European leaders are rightly concerned about the record level of youth unemployment in the EU. According to the latest Eurostat figures, the rate of unemployment among those under the age of 25 reached over 23 per cent in the EU and over 24 per cent in the eurozone in April 2013. Four countries (Greece, Italy, Portugal and Spain) now have youth unemployment rates above 40 per cent, of which two (Greece and Spain) have rates above 50 per cent. The alarming situation has prompted European Council President Van Rompuy to place the issue at the top of the agenda at today’s EU summit. The main outcome will be implementation of a €6 billion scheme giving “young people who are not in education, employment or training back to work or into education or training within four months”.
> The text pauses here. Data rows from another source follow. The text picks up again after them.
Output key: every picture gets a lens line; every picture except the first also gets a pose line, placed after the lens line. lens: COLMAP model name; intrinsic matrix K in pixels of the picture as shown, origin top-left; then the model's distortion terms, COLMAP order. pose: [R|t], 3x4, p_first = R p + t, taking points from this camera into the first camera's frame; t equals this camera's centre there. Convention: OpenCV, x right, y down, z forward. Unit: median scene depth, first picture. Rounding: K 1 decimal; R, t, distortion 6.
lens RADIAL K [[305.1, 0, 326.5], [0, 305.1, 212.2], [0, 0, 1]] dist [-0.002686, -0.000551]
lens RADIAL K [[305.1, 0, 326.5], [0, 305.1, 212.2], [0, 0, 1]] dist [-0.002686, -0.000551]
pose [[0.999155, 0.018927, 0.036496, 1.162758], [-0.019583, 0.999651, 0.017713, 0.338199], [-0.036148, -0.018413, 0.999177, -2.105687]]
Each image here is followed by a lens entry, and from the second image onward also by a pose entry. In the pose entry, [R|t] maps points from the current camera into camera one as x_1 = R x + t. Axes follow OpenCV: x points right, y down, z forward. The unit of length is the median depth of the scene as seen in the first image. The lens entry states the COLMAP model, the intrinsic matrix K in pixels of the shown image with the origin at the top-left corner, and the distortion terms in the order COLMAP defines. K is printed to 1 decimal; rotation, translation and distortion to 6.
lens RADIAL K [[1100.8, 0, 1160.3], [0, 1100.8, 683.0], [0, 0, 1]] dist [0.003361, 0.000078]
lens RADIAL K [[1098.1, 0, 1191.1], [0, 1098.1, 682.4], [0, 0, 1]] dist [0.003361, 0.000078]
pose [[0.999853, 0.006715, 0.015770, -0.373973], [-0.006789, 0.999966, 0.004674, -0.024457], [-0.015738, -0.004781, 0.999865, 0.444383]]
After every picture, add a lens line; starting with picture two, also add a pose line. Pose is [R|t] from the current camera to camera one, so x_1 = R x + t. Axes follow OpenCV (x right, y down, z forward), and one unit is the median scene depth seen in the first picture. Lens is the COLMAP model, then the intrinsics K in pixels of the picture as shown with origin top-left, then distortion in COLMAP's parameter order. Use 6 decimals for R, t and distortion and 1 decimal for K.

Unfortunately simply targeting measures at young people is unlikely to make much difference to the problem. This is because movements in youth unemployment rates tend to be more correlated with changes in total unemployment rates and growth than with factors specific to youth unemployment, such as training or schooling. Actually youth unemployment rates, not only in the EU but also in Japan and the United States, are typically about twice as high as total unemployment rates, a proportion that is fairly constant across economic cycles.
True, within the EU, the relative incidence of youth unemployment (measured as the ratio of youth to total unemployment rates) varies a great deal between countries. For instance in April 2013, the incidence ranged between a low of 1.4 in Germany and a high of 3.4 in Italy. But what is remarkable is that the incidence of youth unemployment has remained extraordinarily stable over the economic cycle. In nearly all EU countries, it was almost the same in 2007, before the start of the crisis, as it is in 2013.
What this means is that the sharp rise in youth unemployment rates since 2007 almost exactly parallels the increase in total unemployment rates, and is not caused by developments that affect specifically young people, but rather by deficient growth. Even the staggering increase in youth unemployment rates in Greece, Italy, Portugal and Spain from an average of 20 to 50 per cent between 2007 and April 2013 occurred with no change in the relative incidence of youth unemployment in these countries (it even decreased a bit in Greece). Rather it accompanied the surge in the overall unemployment rates there from an average of 8 to 21 per cent. Needless to say, had Greece, Italy, Portugal and Spain succeeded in reforming their labour market policies along the lines of Germany’s vocational system prior to the crisis (though clearly a big endeavour since the German system has roots going back to 1888), their youth unemployment rates would have increased far less than they did.
Given that his country ranks first among all EU members in terms youth unemployment incidence, the new Italian Prime Minister, Enrico Letta, is right in wanting to have soon a national youth unemployment action plan and in asking that it be backed by EU resources. But for the other EU countries, especially those with youth unemployment rates above 40 per cent, and even for Italy, the priority to cut youth (and adult) unemployment should be growth.
Six years into the crisis, the EU sadly still lacks a proper growth strategy. The aim of such strategy should be twofold: to close the output gap and reduce unemployment as quickly as possible and to gradually boost potential output growth. To achieve this twin goal, Europe needs a two-handed approach consisting of both macroeconomic and structural measures. The measures should include: the rapid implementation of the banking union and the cleaning up of bank balance sheets to solve the credit crunch in EU countries; the creation of a European investment guarantee fund (as suggested by Philippe Maystadt, European Policy Centre chairman) to help channel foreign investment to crisis countries; labour market and social policy reforms aimed at promoting greater economic flexibility and better social protection necessary to foster growth; the removal of all barriers that still fragment and prevent entry to the single market, Europe’s most powerful engine for growth; and for the aggregate eurozone, a less restrictive fiscal policy and a more expansionary monetary policy. The right sequencing should be the banking union and macroeconomic policies first, and the other measures shortly thereafter. If Europe is serious about preventing a lost decade for its citizens and a lost generation of jobless youth, it must act soon with far more potent measures than simply a youth guarantee scheme.